This fall the School of Journalism at UC Berkeley is offering a 13-week course called Edible Education: The Rise and Future of the Food Movement. It's purpose is to provide a forum to explore the many aspects and challenges that the so-called food movement is facing as it works to change and reform our industrial food system. Developed by well-known writer and UCB professor Michael Pollan and People's Grocery's (Oakland, CA) Executive Director Nikki Henderson, the course is structured around several impressive guest lectures that are being held on the UCB campus. The lectures are also open to the public and are being made available (for free!) on video.
Fixing our current food system is an enormous and complex undertaking. It requires a multi-disciplinary understanding of history, economics, psychology, anthropology, agricultural policies, immigration policies, food subsidies, science, sociology, nutrition. What about the central issues of race, justice, class and power dynamics? What role does art and beauty play? Can the world be fed on sustainable food practices? Are multi-national corporations the enemy or a potential partner?

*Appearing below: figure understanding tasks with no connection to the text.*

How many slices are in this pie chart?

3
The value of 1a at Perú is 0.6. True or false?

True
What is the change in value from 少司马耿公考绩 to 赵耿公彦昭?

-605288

In response, Ms. Henderson and Mr. Pollan have created a first-rate lineup of speakers to dive deep into these questions. They have brought in experts and visionaries, Walmart executives and food justice activists, artists and thinkers to inform, encourage and inspire change. Ms. Henderson and Mr. Pollan are both sharp observers, skillful and articulate in their framing of the issues. It's a lively and engaging exploration and well worth your time. I for one am pleased and impressed that I can listen in on this very important discussion.
The course is sponsored by The Edible Schoolyard Project, with support from Stephen Silberstein and The Knight foundation for Environmental Journalism.